RC: W1 D3 — A quick overview of Bitcask

February 14, 2024

The first project I want to be working on during my batch at RC is re-implementing Bitcask from the ground up.

What is Bitcask? It is a log-structured key-value store. The team that designed and implemented it published an article explaining the basic principles it relies on.

Because it is log-structured, the data is always appended sequentially to a log file. Therefore, if the value of a key changes, the log file is not updated: instead, the value for the key is appended at the end of the log file.

For example, a log file containing 3 key-value pairs could look like the following:

key1;value1
key2;value2
key3;value3

If we want to update the value for key2 to another_value2, we would append it to the end of the file, resulting in:

key1;value1
key2;value2
key3;value3
key2;another_value2

Thus, inserting/updating any key-value will always be done in constant time (o(1)). However, when we need to read the value, this would require reading the whole file until we get the last value recorded for the searched key (because the current most up-to-date value is the last one written). The time complexity to do a lookup is thus linear (o(n)), which is not great.

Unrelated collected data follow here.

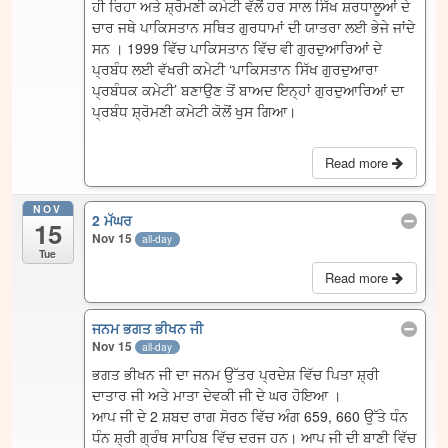
ਹੀ ਰਿਹਾ ਅਤੇ ਸ਼੍ਰੋਮਣੀ ਕਮੇਟੀ ਵੱਲੋਂ ਹਰ ਸਾਲ ਸਿੱਖ ਸ਼ਰਧਾਲੂਆਂ ਦੇ
ਚਾਰ ਜਥੇ ਪਾਕਿਸਤਾਨ ਸਥਿਤ ਗੁਰਧਾਮਾਂ ਦੀ ਯਾਤਰਾ ਲਈ ਭੇਜੇ ਜਾਂਦੇ
ਸਨ । 1999 ਵਿੱਚ ਪਾਕਿਸਤਾਨ ਵਿੱਚ ਵੀ ਗੁਰਦੁਆਰਿਆਂ ਦੇ
ਪ੍ਰਬੰਧ ਲਈ ਵੱਖਰੀ ਕਮੇਟੀ ‘ਪਾਕਿਸਤਾਨ ਸਿੱਖ ਗੁਰਦੁਆਰਾ
ਪ੍ਰਬੰਧਕ ਕਮੇਟੀ’ ਬਣਾਉਣ ਤੋਂ ਬਾਅਦ ਇਨ੍ਹਾਂ ਗੁਰਦੁਆਰਿਆਂ ਦਾ
ਪ੍ਰਬੰਧ ਸ਼੍ਰੋਮਣੀ ਕਮੇਟੀ ਕੋਲੋਂ ਖੁਸ ਗਿਆ।
Read more
NOV
2 ਮੱਘਰ
15
Nov 15
all-day
Tue
Read more
ਜਨਮ ਭਗਤ ਭੀਖਨ ਜੀ
Nov 15
all-day
ਭਗਤ ਭੀਖਨ ਜੀ ਦਾ ਜਨਮ ਉੱਤਰ ਪ੍ਰਦੇਸ਼ ਵਿੱਚ ਪਿਤਾ ਸ਼੍ਰੀ
ਦਾਤਾਰ ਜੀ ਅਤੇ ਮਾਤਾ ਦੇਵਕੀ ਜੀ ਦੇ ਘਰ ਹੋਇਆ ।
ਆਪ ਜੀ ਦੇ 2 ਸ਼ਬਦ ਰਾਗ ਸੋਰਠ ਵਿੱਚ ਅੰਗ 659, 660 ਉੱਤੇ ਧੰਨ
ਧੰਨ ਸ਼੍ਰੀ ਗ੍ਰੰਥ ਸਾਹਿਬ ਵਿੱਚ ਦਰਜ ਹਨ। ਆਪ ਜੀ ਦੀ ਬਾਣੀ ਵਿੱਚ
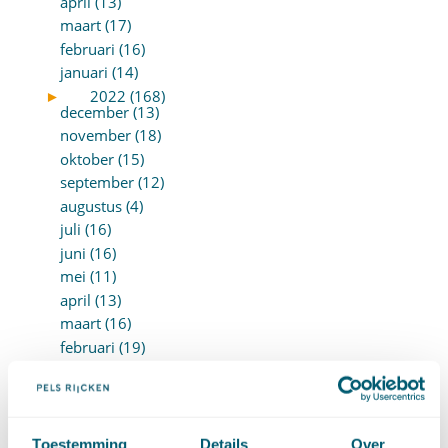
april (13)
maart (17)
februari (16)
januari (14)
►
2022 (168)
december (13)
november (18)
oktober (15)
september (12)
augustus (4)
juli (16)
juni (16)
mei (11)
april (13)
maart (16)
februari (19)
januari (15)
►
2021 (123)
december (15)
november (9)
Toestemming
Details
Over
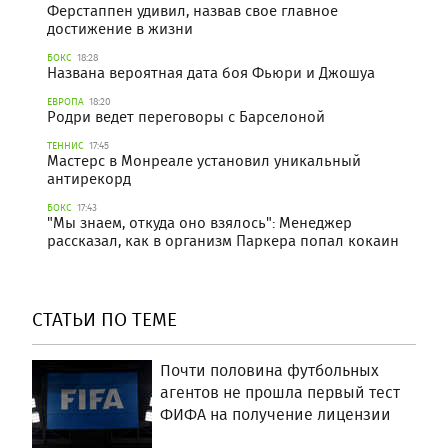
Ферстаппен удивил, назвав свое главное
достижение в жизни
БОКС
18:28
Названа вероятная дата боя Фьюри и Джошуа
ЕВРОПА
18:20
Родри ведет переговоры с Барселоной
ТЕННИС
17:45
Мастерс в Монреале установил уникальный
антирекорд
БОКС
17:43
"Мы знаем, откуда оно взялось": Менеджер
рассказал, как в организм Паркера попал кокаин
СТАТЬИ ПО ТЕМЕ
Почти половина футбольных
агентов не прошла первый тест
ФИФА на получение лицензии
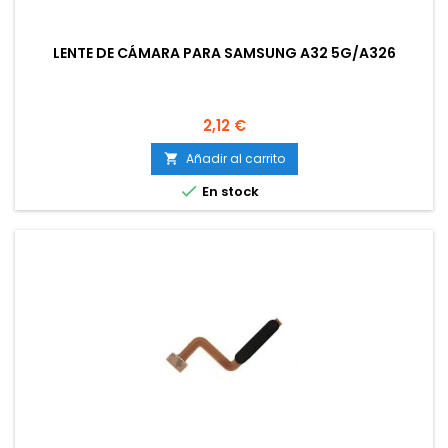
LENTE DE CÁMARA PARA SAMSUNG A32 5G/A326
Precio
2,12 €
Añadir al carrito


En stock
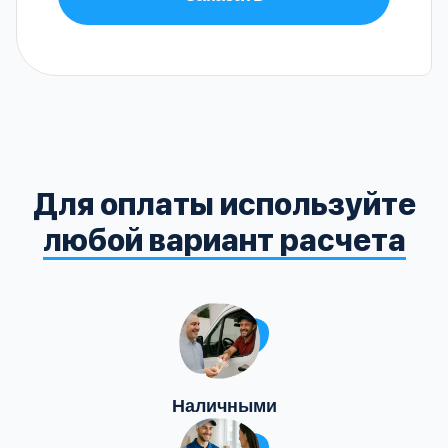
Для оплаты используйте
любой вариант расчета
Наличными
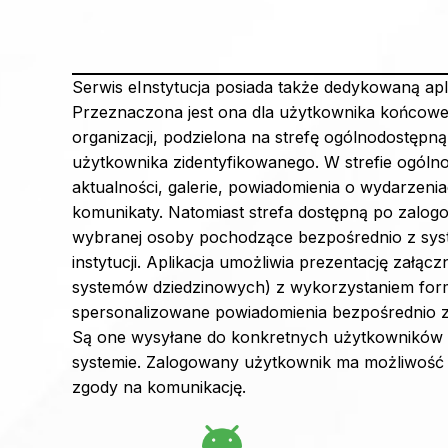
Serwis eInstytucja posiada także dedykowaną apl
Przeznaczona jest ona dla użytkownika końcowego
organizacji, podzielona na strefę ogólnodostępną
użytkownika zidentyfikowanego. W strefie ogólno
aktualności, galerie, powiadomienia o wydarzen
komunikaty. Natomiast strefa dostępną po zalog
wybranej osoby pochodzące bezpośrednio z sy
instytucji. Aplikacja umożliwia prezentację załą
systemów dziedzinowych) z wykorzystaniem for
spersonalizowane powiadomienia bezpośrednio 
Są one wysyłane do konkretnych użytkowników
systemie. Zalogowany użytkownik ma możliwość 
zgody na komunikację.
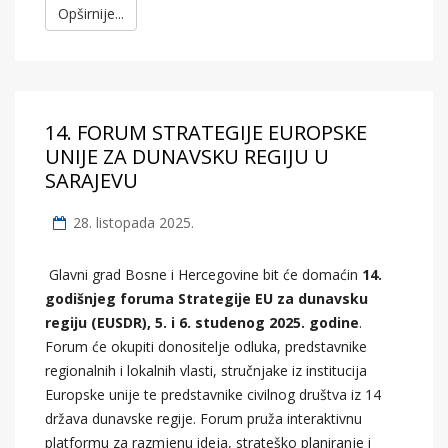
Opširnije...
14. FORUM STRATEGIJE EUROPSKE
UNIJE ZA DUNAVSKU REGIJU U
SARAJEVU
28. listopada 2025.
Glavni grad Bosne i Hercegovine bit će domaćin
14.
godišnjeg foruma Strategije EU za dunavsku
regiju (EUSDR), 5. i 6. studenog 2025. godine
.
Forum će okupiti donositelje odluka, predstavnike
regionalnih i lokalnih vlasti, stručnjake iz institucija
Europske unije te predstavnike civilnog društva iz 14
država dunavske regije. Forum pruža interaktivnu
platformu za razmjenu ideja, strateško planiranje i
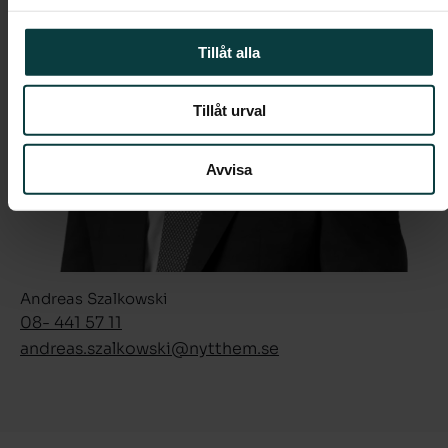
Tillåt alla
Tillåt urval
Avvisa
Andreas Szalkowski
08- 441 57 11
andreas.szalkowski­@nytthem.se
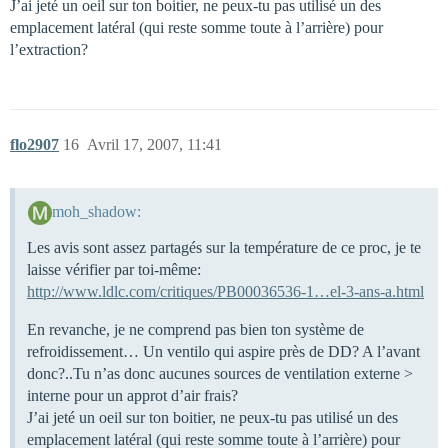
J’ai jeté un oeil sur ton boitier, ne peux-tu pas utilisé un des
emplacement latéral (qui reste somme toute à l’arrière) pour
l’extraction?
flo2907
16
Avril 17, 2007, 11:41
moh_shadow:
Les avis sont assez partagés sur la température de ce proc, je te
laisse vérifier par toi-même:
http://www.ldlc.com/critiques/PB00036536-1…el-3-ans-a.html
En revanche, je ne comprend pas bien ton système de
refroidissement… Un ventilo qui aspire près de DD? A l’avant
donc?..Tu n’as donc aucunes sources de ventilation externe >
interne pour un approt d’air frais?
J’ai jeté un oeil sur ton boitier, ne peux-tu pas utilisé un des
emplacement latéral (qui reste somme toute à l’arrière) pour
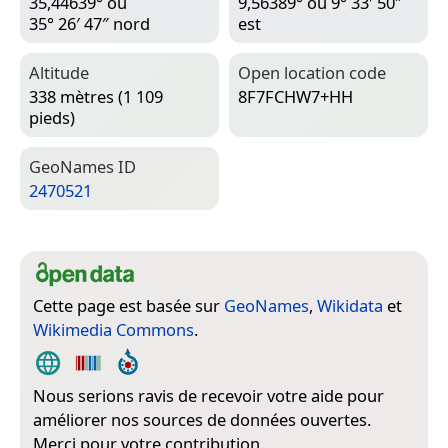
35,44639° ou
9,56389° ou 9° 33′ 50″
35° 26′ 47″ nord
est
Altitude
Open location code
338 mètres (1 109
8F7FCHW7+HH
pieds)
Geo­Names ID
2470521
Cette page est basée sur
GeoNames
,
Wikidata
et
Wikimedia Commons
.
Nous serions ravis de recevoir votre aide pour
améliorer nos sources de données ouvertes.
Merci pour votre contribution.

To overcome this limitation, the Bitcask team came up with the idea of using an in-memory hash table, that they call a “keydir”. That is: for each key, the keydir records the position in the file at which the most up-to-date value is (as well as the size of the value, so we know where to stop reading when doing a lookup). Therefore, when doing a lookup, it first searches the key in the keydir to know the file and position in which the value is written. Then, it only needs to do one single disk search. This makes the complexity for a search drop from linear to constant time.

Because Bitcask needs to record all keys in memory, it cannot be function properly if the number of distinct keys is huge. However, it is a great storage engine to use for cases where we have a limited number of keys keeps being updated often.

Another problem with this system is that, because it keeps on appending forever, it will use a lot of disk space. So the typical way to handle this is to perform a compaction process to merge keys together. I’ll talk about this in a future post!